“An honest politician is a contradiction in terms,” Frank Chodorov said repeatedly. Chodorov was sharp on the devious ways that governments use to shape public opinion, to win friends and influence people on behalf of the state machine, to set back the cause of human liberty.
This sharpness is the purport of Professors Bennett of George Mason University and DiLorenzo of Loyola College in Baltimore in their hard-hitting and most worthwhile book. They contend that the federal government, no matter which party is in power, incessantly manipulates opinion and subverts, if sometimes inadvertently, both truth and democracy.
Such subversion is anything but benign. The Old Testament warns us: “Put not thy trust in princes.” The two professor-authors observe how Alexis de Tocqueville in Democracy in America was concerned about the power of government to inculcate a “new servitude” in the people. Wrote Tocqueville in 1835, as quoted here: “Such a power does not destroy, but it prevents existence; it does not tyrannize, but it compresses, enervates, extinguishes, and stupefies a people, till each nation is reduced to little better than a flock of timid and industrious animals, of which the government is the shepherd.”
Similarly Professors Bennett and DiLorenzo note how Hayek argued that extensive government controls can produce “a psychological change, an alteration in the character of the people.” Nobody can seriously argue that controls in America from Social Security to antitrust, from credit expansion to minimum wages, from affirmative action to so-called environmental protection, and so on are not extensive. It follows that government propaganda on behalf of these controls serves to undermine individual freedom and that citizens need to read books such as Official Lies to alert them to the danger.

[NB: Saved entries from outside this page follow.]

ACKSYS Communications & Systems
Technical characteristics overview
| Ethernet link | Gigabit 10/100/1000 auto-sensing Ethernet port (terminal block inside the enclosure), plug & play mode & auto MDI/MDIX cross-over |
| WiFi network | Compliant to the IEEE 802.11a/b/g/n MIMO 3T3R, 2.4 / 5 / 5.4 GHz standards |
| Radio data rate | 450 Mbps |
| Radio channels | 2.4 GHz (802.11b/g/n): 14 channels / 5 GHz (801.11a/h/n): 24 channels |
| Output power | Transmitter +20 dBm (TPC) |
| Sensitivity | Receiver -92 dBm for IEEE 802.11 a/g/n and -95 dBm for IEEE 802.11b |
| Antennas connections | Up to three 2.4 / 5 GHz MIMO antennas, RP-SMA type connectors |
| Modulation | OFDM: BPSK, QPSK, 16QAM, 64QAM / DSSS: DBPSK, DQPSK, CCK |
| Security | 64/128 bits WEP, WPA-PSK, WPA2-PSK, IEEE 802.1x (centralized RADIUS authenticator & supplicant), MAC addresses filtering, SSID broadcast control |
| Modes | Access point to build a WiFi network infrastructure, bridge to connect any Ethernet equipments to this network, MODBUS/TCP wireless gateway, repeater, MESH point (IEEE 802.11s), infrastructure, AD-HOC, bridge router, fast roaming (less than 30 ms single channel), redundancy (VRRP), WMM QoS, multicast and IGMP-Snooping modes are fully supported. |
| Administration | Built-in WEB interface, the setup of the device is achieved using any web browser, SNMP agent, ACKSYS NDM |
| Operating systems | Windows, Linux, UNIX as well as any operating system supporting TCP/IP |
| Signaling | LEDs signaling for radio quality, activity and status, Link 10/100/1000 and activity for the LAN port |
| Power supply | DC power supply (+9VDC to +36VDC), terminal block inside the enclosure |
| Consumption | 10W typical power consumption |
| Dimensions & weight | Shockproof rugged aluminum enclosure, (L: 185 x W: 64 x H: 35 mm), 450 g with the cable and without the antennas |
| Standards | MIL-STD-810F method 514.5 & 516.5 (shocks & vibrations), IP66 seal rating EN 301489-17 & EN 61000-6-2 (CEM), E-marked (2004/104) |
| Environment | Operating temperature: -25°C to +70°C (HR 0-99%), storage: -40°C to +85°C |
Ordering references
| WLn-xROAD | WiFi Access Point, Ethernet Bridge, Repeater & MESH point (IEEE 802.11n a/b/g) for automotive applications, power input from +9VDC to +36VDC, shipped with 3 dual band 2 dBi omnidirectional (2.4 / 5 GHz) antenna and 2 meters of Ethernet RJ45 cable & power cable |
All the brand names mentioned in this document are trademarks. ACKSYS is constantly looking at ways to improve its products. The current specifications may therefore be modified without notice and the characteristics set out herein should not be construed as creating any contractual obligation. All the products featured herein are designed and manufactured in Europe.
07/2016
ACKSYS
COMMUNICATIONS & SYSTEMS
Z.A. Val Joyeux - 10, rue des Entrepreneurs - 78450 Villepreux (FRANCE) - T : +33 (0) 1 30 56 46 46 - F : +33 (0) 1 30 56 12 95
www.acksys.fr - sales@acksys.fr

What lies? Take the one that governments can dispel ignorance and educate people, including the young. The authors wonder about this contention in the face of the fact that the “free” public school in America is essentially a monopoly financed by compulsory taxation and secured by compulsory-attendance laws. Others laws reinforce that monopoly. The authors note, for example, that a Texas state law states that textbooks “shall not contain certain material which serves to undermine authority.”
Professors Bennett and DiLorenzo see that virtually all textbooks in civics or American government throughout the land clothe government in almost saintly garb. Its servants are selfless, public-spirited bureau crats and politicians whose only aim in life is to serve mankind in general and America in particular. They cite the widely used American Government by Mary Turner, Kenneth Switzer, and Charlotte Redden, who find Congress an “effective” branch of government whose hallmarks are diligence and sobriety.
In like manner Professors Bennett and DiLorenzo take on the green lobby in and out of the government, a lobby whose daily propaganda hammers out the message that the sky is falling, that ozone depletion, global warming, acid rain, overpopulation, toxic wastes, and the like will soon wipe out the human race apart from the spotted owl. They analyze some of the misstatements and misconceptions in reports like the Club of Rome’s Limits to Growth and the Carter administration’s Global 2000. Employing some of the analysis of economist Julian Simon, the authors say the nightmarish projections of Global 2000, now only seven years away, do not bear the stamp of objective science but are instead “the prejudiced opinions or even the hunches of a small number of government employees.”
James Bennett and Thomas DiLorenzo deserve credit for cutting through the steady fog of misinformation and disinformation emanating from the nation’s capital. Their readers will profit from their lively book on official deception.
William H. Peterson, an adjunct scholar at the Heritage Foundation, holds the Lundy Chair of Business Philosophy at Campbell University, Buies Creek, North Carolina.